Stated problem: Keep writing the article below about Breakfast's Flip-Disc Display System, starting right after its last sentence.

Selected extract:
┄┄┄┄┄┄
Coolest Agency Product of the Day: This Reactive, Ready-to-Use, Modular Kinetic Display

Breakfast turns an old project into a new product

The inventors at Breakfast have been busy, and their newest toy is ready for market.

The Brooklyn-based agency and product design shop—once described as a team of "hardware hackers"—today is launching a flexible, standalone version of its electromagnetic dot-based billboard. The "Flip-Disc Display System" is a literally titled out-of-the-box approach to kinetic signage, made of modular panels that can recreate images, video, text and more, all fed to it via an accompanying app.

A demo video shows some of the possible applications. You might feature an inspirational Neil deGrasse Tyson tweet, or watch a perfectly moody monochromatic video of the White Stripes, or even play a large-scale game of Space Invaders.

The design also includes an interactive component that responds to the movements of people passing in front of an attached 3-D camera. So, a man waving his arms might send the logo on the screen scattering as his silhouette passes across it. (Don't worry—it reforms once the intruder is gone).

It may seem familiar. Back in 2012, Breakfast created a similar design to help TNT promote a crime drama. But the new display, which the shop built from scratch as an off-the-shelf offering, differs in a number of ways, including, importantly, its adjustable build. Each display is actually composed of a number of 17-by-17-inch square panels that snap together, and can be arranged into a larger sign—32 of them could make an 11-by-5.5-foot rectangle, or a 17-inch-by-45-foot row (perhaps, say, if you wanted to track a consumer down a long airport walkway).
┄┄┄┄┄┄
Items:
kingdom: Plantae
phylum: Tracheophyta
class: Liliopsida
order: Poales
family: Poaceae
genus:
┄┄┄┄┄┄
The result:
Other notable details on how it works: Each panel includes 784 half-inch plastic discs—essentially analog pixels—that flip between two differently colored sides to create the overall picture. The image renders at close to 30 frames-per-second. It's essentially a massively souped up version of the 1960s-era technology used in the destination displays on buses, preceding LED-based signs.

It's also intended to be easy to use, the idea being, Breakfast says, that anyone—not just programmers or designers or engineers—can beam or schedule information or images using the controller app.

Breakfast plans to ship the units starting in the spring. It's not the shop's first foray into developing its own intellectual property by merging software and hardware (a specialty it's also put to work for clients like Forever 21 and MLB). But it is perhaps its biggest.

Check out a Q&A below with chief creative officer Andrew Zolty for more about the company's shift away from a for-hire agency model toward selling its own IP, as well as the possible applications of the new flip-disc system for brands, and an update on Breakfast's other products.

AdFreak: Historically, you've done a lot of work-for-hire, building custom software-hardware combinations for brand partners. What are your goals for your business model in launching this flip-disc display as an out-of-the-box product?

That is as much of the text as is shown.